#### Dataset entries
>>
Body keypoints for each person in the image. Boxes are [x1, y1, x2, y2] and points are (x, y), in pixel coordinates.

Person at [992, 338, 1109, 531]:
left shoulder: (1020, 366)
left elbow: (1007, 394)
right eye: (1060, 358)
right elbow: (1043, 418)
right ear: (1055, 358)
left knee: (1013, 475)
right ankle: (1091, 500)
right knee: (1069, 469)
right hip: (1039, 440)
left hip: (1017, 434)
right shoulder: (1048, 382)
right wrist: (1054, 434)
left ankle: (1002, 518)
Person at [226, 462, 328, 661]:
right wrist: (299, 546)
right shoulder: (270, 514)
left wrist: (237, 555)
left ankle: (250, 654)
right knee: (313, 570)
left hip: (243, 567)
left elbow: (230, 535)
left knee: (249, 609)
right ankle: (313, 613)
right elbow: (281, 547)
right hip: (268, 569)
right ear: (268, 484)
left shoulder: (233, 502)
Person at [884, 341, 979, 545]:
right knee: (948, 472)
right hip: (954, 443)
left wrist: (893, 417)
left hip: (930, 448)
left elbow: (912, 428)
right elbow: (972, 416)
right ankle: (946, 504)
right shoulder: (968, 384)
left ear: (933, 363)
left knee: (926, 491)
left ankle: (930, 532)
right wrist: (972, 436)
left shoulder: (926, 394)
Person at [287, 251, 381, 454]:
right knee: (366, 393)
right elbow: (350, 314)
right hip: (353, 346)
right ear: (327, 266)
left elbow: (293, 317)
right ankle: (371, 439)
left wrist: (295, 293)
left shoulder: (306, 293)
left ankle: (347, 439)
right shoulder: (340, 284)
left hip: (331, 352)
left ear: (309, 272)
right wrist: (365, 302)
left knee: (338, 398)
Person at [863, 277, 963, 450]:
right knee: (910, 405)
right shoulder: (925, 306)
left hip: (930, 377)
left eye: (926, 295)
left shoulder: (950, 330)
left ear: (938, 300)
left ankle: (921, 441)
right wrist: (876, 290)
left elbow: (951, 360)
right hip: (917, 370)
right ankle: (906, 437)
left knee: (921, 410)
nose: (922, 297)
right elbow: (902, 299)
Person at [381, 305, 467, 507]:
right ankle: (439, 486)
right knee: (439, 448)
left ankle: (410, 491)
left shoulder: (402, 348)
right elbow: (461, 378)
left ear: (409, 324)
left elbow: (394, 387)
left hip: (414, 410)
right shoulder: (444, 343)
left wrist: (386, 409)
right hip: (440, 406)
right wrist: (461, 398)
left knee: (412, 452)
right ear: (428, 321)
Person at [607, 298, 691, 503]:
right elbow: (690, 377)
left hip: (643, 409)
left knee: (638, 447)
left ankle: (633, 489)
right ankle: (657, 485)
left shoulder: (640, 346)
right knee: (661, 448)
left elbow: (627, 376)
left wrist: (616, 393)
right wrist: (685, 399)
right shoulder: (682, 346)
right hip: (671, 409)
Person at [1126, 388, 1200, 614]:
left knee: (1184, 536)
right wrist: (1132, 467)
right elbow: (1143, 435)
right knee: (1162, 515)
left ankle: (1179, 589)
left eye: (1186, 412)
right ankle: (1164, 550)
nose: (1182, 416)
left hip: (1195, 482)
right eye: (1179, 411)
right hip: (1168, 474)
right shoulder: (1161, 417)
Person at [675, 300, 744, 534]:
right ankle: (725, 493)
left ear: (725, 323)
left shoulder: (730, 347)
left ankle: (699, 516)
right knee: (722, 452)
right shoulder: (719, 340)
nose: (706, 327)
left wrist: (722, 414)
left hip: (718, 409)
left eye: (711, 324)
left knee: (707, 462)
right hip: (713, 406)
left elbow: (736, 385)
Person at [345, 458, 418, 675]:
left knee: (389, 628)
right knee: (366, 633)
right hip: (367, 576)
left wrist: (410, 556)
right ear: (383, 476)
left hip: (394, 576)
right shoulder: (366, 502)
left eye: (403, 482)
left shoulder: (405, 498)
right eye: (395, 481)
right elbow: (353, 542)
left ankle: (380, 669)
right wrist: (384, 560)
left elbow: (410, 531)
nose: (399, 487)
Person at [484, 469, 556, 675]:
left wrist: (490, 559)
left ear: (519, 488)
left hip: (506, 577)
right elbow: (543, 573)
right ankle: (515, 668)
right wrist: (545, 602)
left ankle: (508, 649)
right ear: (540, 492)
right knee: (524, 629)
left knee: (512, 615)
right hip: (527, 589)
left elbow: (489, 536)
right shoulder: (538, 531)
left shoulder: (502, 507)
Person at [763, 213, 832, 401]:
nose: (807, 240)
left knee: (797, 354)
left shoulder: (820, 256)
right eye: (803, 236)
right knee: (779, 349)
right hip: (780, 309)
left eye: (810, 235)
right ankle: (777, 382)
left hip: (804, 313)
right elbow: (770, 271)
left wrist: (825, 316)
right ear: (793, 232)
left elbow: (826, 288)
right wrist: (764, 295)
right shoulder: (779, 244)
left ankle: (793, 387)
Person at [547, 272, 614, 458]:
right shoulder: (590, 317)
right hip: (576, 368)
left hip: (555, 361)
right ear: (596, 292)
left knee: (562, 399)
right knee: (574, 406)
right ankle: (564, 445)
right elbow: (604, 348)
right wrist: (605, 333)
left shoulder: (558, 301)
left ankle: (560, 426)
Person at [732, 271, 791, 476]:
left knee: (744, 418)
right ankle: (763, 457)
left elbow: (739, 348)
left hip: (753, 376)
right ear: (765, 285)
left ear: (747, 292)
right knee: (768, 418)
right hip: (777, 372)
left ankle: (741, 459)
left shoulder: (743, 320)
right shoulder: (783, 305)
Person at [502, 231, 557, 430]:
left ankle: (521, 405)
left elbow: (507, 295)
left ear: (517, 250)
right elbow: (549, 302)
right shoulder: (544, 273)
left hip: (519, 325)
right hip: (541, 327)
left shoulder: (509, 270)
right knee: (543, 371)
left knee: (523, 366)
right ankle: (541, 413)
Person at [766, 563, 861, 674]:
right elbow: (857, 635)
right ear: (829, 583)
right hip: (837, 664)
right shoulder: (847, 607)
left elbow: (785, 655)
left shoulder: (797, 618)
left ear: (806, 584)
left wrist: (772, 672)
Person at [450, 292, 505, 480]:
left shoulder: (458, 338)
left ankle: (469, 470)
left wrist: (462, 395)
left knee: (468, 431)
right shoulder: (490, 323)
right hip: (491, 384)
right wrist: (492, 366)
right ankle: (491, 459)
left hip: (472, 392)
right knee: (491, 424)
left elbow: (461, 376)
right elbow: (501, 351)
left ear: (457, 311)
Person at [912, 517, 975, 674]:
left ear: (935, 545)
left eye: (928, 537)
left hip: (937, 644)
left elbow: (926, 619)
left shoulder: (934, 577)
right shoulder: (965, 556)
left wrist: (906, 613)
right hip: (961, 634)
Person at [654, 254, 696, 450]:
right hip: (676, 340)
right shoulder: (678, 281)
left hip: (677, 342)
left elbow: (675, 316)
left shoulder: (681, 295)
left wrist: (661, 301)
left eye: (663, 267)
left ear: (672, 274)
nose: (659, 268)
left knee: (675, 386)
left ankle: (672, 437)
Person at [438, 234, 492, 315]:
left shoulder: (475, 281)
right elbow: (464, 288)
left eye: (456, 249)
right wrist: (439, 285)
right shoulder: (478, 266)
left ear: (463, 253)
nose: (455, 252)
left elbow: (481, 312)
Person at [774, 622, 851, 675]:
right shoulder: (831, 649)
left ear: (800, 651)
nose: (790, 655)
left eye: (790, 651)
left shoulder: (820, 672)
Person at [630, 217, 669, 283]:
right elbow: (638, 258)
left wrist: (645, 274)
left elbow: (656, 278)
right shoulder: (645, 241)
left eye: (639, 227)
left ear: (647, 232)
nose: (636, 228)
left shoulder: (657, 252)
<<
#### Work to be completed
Find the word "nose" in the entries, then copy out every line that has it.

#### Completed task
nose: (922, 297)
nose: (1182, 416)
nose: (706, 327)
nose: (399, 487)
nose: (807, 240)
nose: (659, 268)
nose: (455, 252)
nose: (790, 655)
nose: (636, 228)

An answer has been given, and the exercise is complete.